Picture by http://3.bp.blogspot.com/ |
Dua jempol untuk Menteri Perdagangan Rachmat Gobel yang tidak
takut jika cukai minuman keras (miras) sebesar Rp. 6 trilyun hilang akibat
kebijakan pelarangan penjualan miras di Minimarket. Terbitnya Peraturan Menteri
Perdagangan (Permendag) nomor 06/M-DAG/PE/1/2015 menandai pelarangan menjual
miras di Minimarket yang mulai berlaku pada April 2015.
Tapi terpaksa saya katakan, dua jempol yang bukan tegak menghadap
ke atas, melainkan dua jempol menghadap ke bawah buat pak Menteri. Artinya,
kebijakan tersebut tidak layak mendapat apresiasi masyarakat. Mengapa? Karena
kebijakan tersebut bukan menghilangkan sama sekali minuman keras dari
peredaran. Melainkan hanya memindahkannya saja. Jika pada awalnya penjualan
miras marak di banyak mini market, kini dilarang dan ditingkatkan penjualan
miras di restoran dan hotel. Kehilangan cukai miras 6 trilyun karena kebijakan
tersebut pun tak berarti apa-apa. Sebab sebenarnya keuntungan yang diperoleh
jauh lebih besar dari jumlah tersebut. Pak Menteri meyakini negara akan
mendapat tambahan pemasukan dari pajak pertambahan nilai (PPn 10%) dan biaya
layanan (service charge 11%) bila miras dikonsumsi di hotel atau restoran.
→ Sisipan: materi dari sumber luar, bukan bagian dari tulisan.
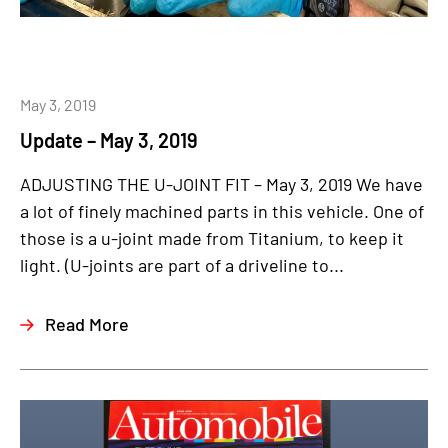
May 3, 2019
Update – May 3, 2019
ADJUSTING THE U-JOINT FIT – May 3, 2019 We have
a lot of finely machined parts in this vehicle. One of
those is a u-joint made from Titanium, to keep it
light. (U-joints are part of a driveline to...
Read More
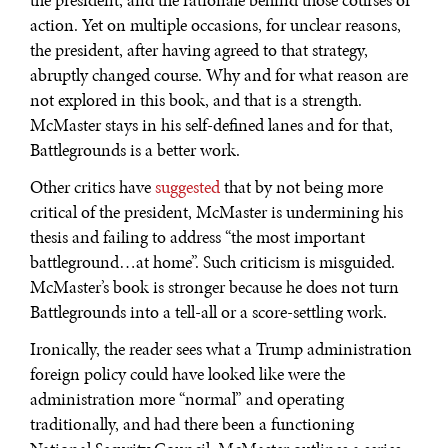
the president, and the rationale behind those courses of
action. Yet on multiple occasions, for unclear reasons,
the president, after having agreed to that strategy,
abruptly changed course. Why and for what reason are
not explored in this book, and that is a strength.
McMaster stays in his self-defined lanes and for that,
Battlegrounds is a better work.
Other critics have
suggested
that by not being more
critical of the president, McMaster is undermining his
thesis and failing to address “the most important
battleground…at home”. Such criticism is misguided.
McMaster’s book is stronger because he does not turn
Battlegrounds into a tell-all or a score-settling work.
Ironically, the reader sees what a Trump administration
foreign policy could have looked like were the
administration more “normal” and operating
traditionally, and had there been a functioning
Jadi, kalau ada wacana di dunia maya bahwa kebijakan menjual miras
di Minimarket demi menyelamatkan generasi muda, tidak bisa diterima. Sebab,
faktanya masyarakat masih bisa dengan mudah mendapatkan miras di hotel dan
restoran. Hanya bedanya, harga miras di restoran dan hotel jauh lebih mahal
saja. Begitulah kebijakan yang lahir dari sistem demokrasi, pertimbangan
utamanya adalah keuntungan semata. Jangan mimpi kejahatan akbiat miras hilang
dalam sistem demokrasi. Jangan mimpi akal masyarakat dijaga dengan baik oleh
pemerintahan demokrasi.
Lain halnya jika kebijakan negara lahir dari sistem Islam. Standar
perbuatan dalam Islam bukan keuntungan melainkan halal dan haram. Meski pajak
miras menguntungkan bagi negara, ketika ia diharamkan Allah Swt maka tidak
boleh beredar. Hanya non muslim/ ahlul dzimmah yang diperbolehkan oleh
pemerintahan Islam untuk meminum miras. Itupun dilakukan dalam kehidupan
pribadi dan tidak dilakukan di muka umum. Tidak diperbolehkan pula bagi mereka
untuk memperjual belikannya secara umum. Hal ini sebagaimana pendapat Mazhab
Imam Abu Hanifah. Siapa saja yang menjual miras akan disanksi sesuai syariat
Islam. Membasmi miras hanya dengan menerapkan syariat Islam dalam naungan
Khilafah Rasyidah Islamiyah. Wallahu a’lam.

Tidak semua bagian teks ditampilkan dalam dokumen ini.